In medical field, if it is not documented in the patient chart that means it has never
been done. Documentation plays an important role. Clear and concise medical record
documentation is critical to providing patients with quality care and is required for you to
receive accurate and timely payment for furnished services (Centers for Medicare &
Medicaid Services, 2017). The chart should be able to show records or events they way
they occurred from patient received, pertinent fats, what were the findings, and provider
observations. The principle remains the same for all type of medical settings either it is
clinic or surgical services.
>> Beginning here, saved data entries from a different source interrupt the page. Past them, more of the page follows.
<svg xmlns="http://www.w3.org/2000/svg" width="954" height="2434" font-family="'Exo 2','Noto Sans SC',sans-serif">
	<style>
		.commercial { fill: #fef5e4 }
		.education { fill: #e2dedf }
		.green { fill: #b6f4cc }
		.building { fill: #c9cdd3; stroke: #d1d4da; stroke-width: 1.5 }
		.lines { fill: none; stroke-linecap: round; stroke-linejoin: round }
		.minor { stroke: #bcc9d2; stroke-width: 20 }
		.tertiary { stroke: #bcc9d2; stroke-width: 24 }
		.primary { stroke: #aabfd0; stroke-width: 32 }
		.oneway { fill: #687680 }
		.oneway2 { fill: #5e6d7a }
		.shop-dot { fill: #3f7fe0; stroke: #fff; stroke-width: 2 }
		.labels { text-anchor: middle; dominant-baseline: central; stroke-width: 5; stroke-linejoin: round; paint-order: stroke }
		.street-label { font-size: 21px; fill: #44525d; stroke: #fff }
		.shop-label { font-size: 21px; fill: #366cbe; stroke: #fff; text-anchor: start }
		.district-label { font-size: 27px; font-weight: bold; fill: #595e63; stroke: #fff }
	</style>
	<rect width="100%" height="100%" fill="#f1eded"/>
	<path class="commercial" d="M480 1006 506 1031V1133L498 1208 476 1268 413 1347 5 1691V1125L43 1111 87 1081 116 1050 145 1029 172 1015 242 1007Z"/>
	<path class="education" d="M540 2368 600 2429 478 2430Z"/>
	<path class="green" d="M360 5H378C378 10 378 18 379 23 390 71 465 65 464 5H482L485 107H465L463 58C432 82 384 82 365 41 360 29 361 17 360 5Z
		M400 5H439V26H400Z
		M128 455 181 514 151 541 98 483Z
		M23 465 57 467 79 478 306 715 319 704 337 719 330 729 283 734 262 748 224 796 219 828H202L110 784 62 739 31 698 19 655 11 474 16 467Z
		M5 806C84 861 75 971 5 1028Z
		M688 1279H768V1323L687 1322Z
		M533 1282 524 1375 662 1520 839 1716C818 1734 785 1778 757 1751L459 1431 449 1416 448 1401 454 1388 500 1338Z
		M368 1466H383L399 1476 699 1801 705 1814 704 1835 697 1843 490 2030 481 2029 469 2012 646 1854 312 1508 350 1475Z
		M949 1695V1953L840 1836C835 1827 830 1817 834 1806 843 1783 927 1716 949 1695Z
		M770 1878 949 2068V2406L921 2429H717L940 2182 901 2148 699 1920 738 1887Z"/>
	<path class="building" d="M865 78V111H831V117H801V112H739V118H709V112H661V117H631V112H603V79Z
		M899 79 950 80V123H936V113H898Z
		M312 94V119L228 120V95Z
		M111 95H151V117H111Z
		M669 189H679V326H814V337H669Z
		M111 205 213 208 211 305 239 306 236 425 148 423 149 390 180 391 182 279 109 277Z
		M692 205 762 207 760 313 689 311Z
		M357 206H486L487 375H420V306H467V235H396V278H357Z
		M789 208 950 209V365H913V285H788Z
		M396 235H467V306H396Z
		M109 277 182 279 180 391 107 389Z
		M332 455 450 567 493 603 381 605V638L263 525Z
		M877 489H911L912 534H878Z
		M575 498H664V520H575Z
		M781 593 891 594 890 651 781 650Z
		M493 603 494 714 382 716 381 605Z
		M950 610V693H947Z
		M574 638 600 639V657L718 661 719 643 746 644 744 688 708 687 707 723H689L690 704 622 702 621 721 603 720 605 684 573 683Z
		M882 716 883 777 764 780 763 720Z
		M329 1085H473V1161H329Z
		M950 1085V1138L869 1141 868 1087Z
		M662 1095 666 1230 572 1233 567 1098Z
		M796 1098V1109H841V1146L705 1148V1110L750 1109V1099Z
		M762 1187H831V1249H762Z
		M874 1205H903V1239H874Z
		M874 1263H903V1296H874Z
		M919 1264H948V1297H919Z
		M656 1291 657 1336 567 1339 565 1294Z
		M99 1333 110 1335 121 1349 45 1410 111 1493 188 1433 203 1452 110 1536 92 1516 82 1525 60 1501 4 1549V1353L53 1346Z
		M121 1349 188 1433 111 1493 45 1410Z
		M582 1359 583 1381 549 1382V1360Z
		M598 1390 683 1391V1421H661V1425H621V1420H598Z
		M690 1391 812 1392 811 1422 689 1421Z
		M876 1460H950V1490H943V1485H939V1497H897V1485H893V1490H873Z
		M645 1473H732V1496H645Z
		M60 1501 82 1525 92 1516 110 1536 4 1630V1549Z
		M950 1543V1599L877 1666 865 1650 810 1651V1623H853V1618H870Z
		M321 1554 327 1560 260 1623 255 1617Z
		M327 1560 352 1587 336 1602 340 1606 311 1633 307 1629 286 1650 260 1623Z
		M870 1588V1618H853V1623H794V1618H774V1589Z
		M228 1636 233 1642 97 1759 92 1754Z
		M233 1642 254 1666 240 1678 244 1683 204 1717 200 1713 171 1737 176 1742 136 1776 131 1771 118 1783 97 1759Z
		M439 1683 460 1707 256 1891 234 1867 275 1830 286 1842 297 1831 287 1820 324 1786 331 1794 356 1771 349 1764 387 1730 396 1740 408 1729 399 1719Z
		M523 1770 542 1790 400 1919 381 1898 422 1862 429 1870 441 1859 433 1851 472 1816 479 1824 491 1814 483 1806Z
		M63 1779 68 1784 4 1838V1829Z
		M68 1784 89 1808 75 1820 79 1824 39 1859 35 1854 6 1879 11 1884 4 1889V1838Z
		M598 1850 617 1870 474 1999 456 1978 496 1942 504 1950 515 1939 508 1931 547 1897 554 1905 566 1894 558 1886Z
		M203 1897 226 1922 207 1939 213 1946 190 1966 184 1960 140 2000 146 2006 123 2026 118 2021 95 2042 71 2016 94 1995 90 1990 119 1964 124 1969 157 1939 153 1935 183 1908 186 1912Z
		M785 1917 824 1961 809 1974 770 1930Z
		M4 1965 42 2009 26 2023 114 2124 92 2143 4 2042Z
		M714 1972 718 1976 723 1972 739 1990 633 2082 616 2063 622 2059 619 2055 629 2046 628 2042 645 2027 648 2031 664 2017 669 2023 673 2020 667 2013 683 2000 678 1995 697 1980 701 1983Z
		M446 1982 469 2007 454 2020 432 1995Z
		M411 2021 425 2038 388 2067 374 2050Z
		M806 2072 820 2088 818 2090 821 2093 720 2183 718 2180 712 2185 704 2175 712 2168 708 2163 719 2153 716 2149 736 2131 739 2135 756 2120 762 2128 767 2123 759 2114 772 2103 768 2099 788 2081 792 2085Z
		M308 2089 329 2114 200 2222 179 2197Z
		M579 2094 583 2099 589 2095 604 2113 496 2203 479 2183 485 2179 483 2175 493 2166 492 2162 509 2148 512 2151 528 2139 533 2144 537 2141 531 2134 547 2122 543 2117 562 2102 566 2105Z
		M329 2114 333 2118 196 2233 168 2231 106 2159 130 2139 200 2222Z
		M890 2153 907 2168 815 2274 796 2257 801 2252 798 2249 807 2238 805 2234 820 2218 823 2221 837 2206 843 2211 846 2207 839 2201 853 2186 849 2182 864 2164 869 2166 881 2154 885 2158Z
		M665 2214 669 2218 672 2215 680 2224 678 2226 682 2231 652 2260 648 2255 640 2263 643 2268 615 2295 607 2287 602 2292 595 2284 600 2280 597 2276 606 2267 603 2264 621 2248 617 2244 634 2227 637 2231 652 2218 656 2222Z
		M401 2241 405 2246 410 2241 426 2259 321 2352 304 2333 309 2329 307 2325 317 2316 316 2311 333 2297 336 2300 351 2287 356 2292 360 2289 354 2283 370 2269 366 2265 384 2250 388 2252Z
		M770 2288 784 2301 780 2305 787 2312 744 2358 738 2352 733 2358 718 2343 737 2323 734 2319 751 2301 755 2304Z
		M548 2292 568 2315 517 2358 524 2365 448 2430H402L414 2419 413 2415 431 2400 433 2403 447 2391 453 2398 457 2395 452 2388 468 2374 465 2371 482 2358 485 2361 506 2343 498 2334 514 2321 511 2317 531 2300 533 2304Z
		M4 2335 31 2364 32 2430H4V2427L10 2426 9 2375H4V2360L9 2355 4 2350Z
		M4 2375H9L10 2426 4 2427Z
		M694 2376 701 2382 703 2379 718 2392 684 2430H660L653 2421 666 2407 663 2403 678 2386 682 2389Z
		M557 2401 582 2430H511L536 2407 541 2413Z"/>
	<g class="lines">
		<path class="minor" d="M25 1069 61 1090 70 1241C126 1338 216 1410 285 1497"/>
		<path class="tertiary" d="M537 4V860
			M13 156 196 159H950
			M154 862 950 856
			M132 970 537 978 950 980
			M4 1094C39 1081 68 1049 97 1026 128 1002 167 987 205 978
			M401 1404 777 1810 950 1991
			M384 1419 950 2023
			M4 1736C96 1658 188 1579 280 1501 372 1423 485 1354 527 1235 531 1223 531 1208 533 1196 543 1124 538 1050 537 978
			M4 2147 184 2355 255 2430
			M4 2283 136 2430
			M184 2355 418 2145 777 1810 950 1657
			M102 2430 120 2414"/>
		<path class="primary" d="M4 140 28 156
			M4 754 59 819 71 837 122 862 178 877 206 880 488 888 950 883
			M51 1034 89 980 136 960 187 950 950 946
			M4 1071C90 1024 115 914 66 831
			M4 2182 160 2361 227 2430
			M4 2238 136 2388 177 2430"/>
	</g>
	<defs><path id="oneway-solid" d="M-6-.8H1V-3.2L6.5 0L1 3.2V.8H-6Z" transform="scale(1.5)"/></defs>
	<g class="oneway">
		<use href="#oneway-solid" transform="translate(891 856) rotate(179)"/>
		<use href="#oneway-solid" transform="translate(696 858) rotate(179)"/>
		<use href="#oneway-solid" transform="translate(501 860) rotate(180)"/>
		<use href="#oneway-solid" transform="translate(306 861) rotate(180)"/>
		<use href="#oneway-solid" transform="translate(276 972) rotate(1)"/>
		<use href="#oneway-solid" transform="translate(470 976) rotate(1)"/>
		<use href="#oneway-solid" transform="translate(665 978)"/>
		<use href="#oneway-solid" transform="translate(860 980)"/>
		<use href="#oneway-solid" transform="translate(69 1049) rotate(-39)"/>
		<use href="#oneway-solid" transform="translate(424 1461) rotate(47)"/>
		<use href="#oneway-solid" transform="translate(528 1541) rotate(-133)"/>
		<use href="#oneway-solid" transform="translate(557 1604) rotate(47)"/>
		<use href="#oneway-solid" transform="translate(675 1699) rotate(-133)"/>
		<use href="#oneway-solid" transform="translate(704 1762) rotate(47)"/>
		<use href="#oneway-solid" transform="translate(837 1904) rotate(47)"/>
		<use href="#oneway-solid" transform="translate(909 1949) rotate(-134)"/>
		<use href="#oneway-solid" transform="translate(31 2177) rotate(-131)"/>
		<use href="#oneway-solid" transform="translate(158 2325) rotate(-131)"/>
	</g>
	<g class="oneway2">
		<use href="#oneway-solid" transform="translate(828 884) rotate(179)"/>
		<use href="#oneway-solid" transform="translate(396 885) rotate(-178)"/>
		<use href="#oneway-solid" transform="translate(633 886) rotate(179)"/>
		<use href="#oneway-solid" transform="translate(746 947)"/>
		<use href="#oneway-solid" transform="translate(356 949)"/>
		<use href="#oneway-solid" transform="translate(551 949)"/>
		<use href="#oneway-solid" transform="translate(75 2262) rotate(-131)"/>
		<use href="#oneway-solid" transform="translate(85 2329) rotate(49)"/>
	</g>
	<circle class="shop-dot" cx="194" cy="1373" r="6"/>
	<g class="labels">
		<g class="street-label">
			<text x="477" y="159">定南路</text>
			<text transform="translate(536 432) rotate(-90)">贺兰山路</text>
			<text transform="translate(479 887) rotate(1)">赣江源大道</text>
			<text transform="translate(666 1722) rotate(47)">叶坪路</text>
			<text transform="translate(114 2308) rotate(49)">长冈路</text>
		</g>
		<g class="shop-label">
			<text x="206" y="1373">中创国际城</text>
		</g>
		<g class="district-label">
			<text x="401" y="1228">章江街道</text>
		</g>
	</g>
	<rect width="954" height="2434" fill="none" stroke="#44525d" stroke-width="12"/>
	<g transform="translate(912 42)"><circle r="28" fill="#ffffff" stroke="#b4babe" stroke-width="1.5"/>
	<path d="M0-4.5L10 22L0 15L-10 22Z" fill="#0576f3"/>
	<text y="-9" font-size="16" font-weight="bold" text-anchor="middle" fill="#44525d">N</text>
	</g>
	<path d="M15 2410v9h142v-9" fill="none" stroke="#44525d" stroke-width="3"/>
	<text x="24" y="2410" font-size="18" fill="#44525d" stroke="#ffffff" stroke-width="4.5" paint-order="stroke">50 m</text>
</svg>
Many E/M services varies in several ways, such as the nature
and amount of physician, PA, or NPs work required, these general principles help ensure
that medical record documentation for all E/M services is appropriate:
1. The medical record should be complete and legible
2. If the rationale for ordering diagnostic and other ancillary services is not
documented, it should be easily inferred
3. Past and present diagnoses should be accessible to the treating and/or consulting
physician
4. Appropriate health risk factors should be identified
5. The patient’s progress, response to and changes in the treatment, and revision of
diagnosis should be documented
6. The diagnosis and treatment coeds reported on the health insurance claim form or
billing statement should be supported by documentation in the medical record
7. The documentation of each patient encounter should include:
a. Reason for the another and relevant history, physical examinations
findings, and prior diagnostic test results
b. Assessment, clinical impression, or diagnosis
c. Medical plan of care
d. Date and legible identity of the observer
(Centers for Medicare & Medicaid Services, 2017).